Brano di riferimento:

· · · · ·

La rete delle strade ordinarie,automobilistiche e ferroviarie facenti capo a Milano Una nuova stazione viaggiatori verrebbe costruita subito al di là del sottopassaggio della via Canonica, col nome fermata Bullona. A questa stazione si fermerebbero tutti i treni, anche i diretti particolarmente riservati al servizio operaio. La spesa prevista dal Comune per l'esecuzione dell'opera è di 7.000.000 di lire, comprese le spese per l'esproprio dei terreni necessari alla nuova sede ferroviaria. Milano è pure centro di una importante rete di tramvie elettriche ed a vapore, che la legano alle più industriose e popolose città della Lombardia e delle regioni limitrofe. Di queste diamo l'elenco e ragguagli più ampi nella Parte IV della presente Monografia. Qui ricorderemo che vi sono 18 tramvie per le comunicazioni fra Milano e Abbiategrasso,Cinisello, Pavia, Vimercate, Musocco, Corsico, Gallarate, Vaprio, Soncino, S. An- gelo Lodigiano, Castano,Magenta, Giussano, Monlano,Monza,Sesto san Giovanni e Mombello.Infine 15 linee automobilistiche-di cui pure daremo ragguagli nella parte IV così che tutto il territorio della regione gravitante su Milano è solcato da una complessa rete di comunicazioni, che è certamente fra le più organiche, le più fitte e le più frequentate d' Europa. La cartina della provincia di Milano che pubblichiamo nella Parte III di questa Monografia dà un'idea ancora più precisa della rete che gravita su Milano, specialmente a Nord ed Est.

(vedi cartina geografica) CAP. VII.- POLIZIA URBANA.

· · · · ·

Dati estratti:

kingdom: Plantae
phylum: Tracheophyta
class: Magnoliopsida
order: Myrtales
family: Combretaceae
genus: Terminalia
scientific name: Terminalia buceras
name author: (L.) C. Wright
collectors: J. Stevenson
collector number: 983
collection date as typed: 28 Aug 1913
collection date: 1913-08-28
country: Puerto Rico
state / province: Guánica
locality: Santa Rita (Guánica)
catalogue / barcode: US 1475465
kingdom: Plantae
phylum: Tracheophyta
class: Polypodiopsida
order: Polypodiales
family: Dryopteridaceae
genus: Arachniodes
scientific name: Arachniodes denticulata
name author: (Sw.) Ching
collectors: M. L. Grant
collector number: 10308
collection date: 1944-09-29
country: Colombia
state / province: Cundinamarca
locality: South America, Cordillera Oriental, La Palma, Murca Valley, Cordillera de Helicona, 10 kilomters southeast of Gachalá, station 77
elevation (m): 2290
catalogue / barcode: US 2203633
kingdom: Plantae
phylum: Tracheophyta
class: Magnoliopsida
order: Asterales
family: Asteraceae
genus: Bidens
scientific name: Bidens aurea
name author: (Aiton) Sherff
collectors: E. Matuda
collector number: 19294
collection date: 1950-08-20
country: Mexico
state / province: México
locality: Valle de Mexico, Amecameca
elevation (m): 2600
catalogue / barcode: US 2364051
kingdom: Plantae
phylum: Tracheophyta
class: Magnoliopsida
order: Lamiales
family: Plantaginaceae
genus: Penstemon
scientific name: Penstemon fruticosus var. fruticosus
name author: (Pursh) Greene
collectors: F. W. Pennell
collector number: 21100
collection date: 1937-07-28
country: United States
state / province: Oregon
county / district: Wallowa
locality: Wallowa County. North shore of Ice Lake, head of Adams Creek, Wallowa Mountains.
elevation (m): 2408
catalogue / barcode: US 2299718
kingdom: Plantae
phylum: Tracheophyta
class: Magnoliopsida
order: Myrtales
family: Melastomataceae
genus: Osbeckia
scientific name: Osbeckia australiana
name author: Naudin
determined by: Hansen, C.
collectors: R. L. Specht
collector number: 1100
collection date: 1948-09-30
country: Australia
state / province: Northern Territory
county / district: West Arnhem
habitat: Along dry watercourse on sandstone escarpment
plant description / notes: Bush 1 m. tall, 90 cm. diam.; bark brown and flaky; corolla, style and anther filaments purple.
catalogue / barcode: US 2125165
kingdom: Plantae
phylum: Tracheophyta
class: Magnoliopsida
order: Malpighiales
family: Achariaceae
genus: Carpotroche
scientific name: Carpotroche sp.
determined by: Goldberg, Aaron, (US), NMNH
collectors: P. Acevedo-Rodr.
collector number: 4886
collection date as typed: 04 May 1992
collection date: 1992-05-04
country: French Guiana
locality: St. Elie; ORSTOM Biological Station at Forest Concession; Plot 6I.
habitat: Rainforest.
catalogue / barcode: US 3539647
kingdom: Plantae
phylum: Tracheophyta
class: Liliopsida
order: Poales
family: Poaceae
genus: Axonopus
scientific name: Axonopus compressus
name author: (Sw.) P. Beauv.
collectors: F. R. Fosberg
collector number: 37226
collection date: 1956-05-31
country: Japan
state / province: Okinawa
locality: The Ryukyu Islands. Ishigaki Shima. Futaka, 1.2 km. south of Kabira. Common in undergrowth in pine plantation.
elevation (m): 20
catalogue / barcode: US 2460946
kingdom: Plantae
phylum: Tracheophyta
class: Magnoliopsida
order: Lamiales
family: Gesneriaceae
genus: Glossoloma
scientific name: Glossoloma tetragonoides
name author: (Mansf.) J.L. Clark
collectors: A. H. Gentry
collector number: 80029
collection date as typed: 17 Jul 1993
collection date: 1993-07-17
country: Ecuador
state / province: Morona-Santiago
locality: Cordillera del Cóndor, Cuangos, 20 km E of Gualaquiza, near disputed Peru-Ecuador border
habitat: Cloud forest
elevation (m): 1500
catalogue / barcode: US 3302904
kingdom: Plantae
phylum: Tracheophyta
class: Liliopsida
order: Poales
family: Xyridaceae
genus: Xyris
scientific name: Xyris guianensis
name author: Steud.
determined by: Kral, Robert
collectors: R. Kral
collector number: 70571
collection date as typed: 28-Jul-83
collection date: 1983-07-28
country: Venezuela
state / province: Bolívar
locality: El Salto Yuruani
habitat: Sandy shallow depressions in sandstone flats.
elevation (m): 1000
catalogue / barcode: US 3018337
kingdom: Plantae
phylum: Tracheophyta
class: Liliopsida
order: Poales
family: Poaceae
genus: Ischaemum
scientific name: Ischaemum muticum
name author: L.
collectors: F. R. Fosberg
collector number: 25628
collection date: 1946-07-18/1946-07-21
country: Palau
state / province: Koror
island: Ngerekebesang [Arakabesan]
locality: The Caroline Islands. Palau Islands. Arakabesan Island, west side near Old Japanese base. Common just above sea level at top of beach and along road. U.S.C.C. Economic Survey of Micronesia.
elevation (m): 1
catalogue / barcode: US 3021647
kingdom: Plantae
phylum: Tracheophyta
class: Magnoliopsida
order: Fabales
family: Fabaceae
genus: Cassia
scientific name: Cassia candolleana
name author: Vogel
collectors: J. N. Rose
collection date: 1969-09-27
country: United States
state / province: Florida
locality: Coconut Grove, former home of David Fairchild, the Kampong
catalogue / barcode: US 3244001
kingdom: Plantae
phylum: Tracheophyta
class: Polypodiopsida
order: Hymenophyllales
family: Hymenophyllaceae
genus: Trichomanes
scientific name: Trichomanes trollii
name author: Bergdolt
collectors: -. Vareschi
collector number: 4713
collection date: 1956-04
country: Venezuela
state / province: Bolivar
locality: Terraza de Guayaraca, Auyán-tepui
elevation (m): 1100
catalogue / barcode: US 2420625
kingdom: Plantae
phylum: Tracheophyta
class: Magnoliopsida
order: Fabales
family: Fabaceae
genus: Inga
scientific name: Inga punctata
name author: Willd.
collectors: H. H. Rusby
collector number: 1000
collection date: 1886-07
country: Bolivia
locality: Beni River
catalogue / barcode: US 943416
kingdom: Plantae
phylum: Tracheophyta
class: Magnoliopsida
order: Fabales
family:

· · · · ·

Consegna: Nel brano sulle comunicazioni di Milano compaiono diversi rimandi ad altre parti della Monografia. Elencali tutti e indica per ciascuno che cosa vi si trova.

Soluzione:
- Parte IV: l'elenco delle tramvie e ragguagli più ampi su di esse.
- Parte IV: ragguagli sulle 15 linee automobilistiche.
- Parte III: la cartina della provincia di Milano.